電車の中ではこれといってやることもないので、知っている会社のバッチはないかと思って何人かのバッチを見てみたが、残念ながら一つもわからなかった。私があまり物知りでないということだけなのかもしれないが、いったいこのバッチにどんな意味があるのだろう。
私も会社のバッチを持っていることは持っているが、一体何度つけたことがあるか疑問である。12年間の会社生活でせいぜい数十回程度ではないだろうか。ここ何年かはまったくつけたことが無い。会社の机の中にクリップやボールペンと一緒になって転がっている。ただし、そんなに少ない回数でもしっかり紛失したことまである。情けない限りだ。
まあ、自分の話はさておき。このバッチには「私は**会社の人間です」ということを知らしめるためのものだと考えるのが一番自然だろう。では誰に対して知らしめるのであろうか?取引先なのか、同じ会社の人間なのか?
取引先であれば、別にバッチなんかをつけていなくたって「**会社の人だ」ということはわかっているだろうし、バッチを付けていないからといって取引先にとっては何ら不自由は生じない。新規取引で飛び込み訪問の場合には違うかもしれないが、突如訪問を受けた人間にとってはバッチなんてなんの意味も無い。まず自分で「私は**会社の**です」と名乗って、それから名刺を渡せば済む話だ。

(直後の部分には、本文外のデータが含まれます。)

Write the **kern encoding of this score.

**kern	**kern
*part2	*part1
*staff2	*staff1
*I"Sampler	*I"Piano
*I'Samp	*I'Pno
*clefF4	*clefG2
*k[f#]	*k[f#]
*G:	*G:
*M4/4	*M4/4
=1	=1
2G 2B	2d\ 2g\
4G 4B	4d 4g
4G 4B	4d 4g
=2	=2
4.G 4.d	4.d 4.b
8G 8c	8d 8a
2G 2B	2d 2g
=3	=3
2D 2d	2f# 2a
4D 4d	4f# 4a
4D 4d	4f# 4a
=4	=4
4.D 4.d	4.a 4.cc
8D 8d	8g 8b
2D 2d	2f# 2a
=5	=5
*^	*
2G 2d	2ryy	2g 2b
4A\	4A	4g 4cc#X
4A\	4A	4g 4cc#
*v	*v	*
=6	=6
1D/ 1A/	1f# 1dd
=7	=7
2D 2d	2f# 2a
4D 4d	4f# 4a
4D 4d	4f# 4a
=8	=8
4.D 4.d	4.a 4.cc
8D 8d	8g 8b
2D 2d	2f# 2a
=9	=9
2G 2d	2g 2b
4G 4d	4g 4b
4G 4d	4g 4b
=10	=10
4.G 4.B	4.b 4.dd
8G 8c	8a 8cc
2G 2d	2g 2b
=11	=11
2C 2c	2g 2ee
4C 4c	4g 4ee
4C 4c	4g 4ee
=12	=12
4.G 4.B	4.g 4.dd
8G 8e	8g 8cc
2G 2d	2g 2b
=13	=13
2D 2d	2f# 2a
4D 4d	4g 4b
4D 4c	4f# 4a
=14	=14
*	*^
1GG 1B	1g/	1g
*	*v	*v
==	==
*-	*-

では同じ会社の中はどうだろうか。IDとして意味があるという意見があるが、いつも会社の中で背広を着ているわけではない。ワイシャツだけのときもあるだろう。IDにするならばバッチなんて中途半端なことはやめて写真付きのIDカードを首から常時つる下げておくようにすればよい。
となると、バッチは誰かに対して自分がどこかの会社の所属社員であることを知らせる目的で存在していないと考えるのが自然なのか。むしろ、自分のためにつけていると考えられないか。飼い犬が首輪をするように、「私は**会社の社員です」ということを自分で自覚するためにつけていると考えれば、機能で説明できないことに合点が行く。
とある会社では不祥事が表沙汰になり、社員にバッチをはずせと指示がでたと言った話も耳にする。そんなくだらない指示を出すのならば、いっそバッチなんて廃止してしまえばいいのにと思ったこともある。
でも飼い犬は首輪が無いと落ち着かないんだろうね、きっと。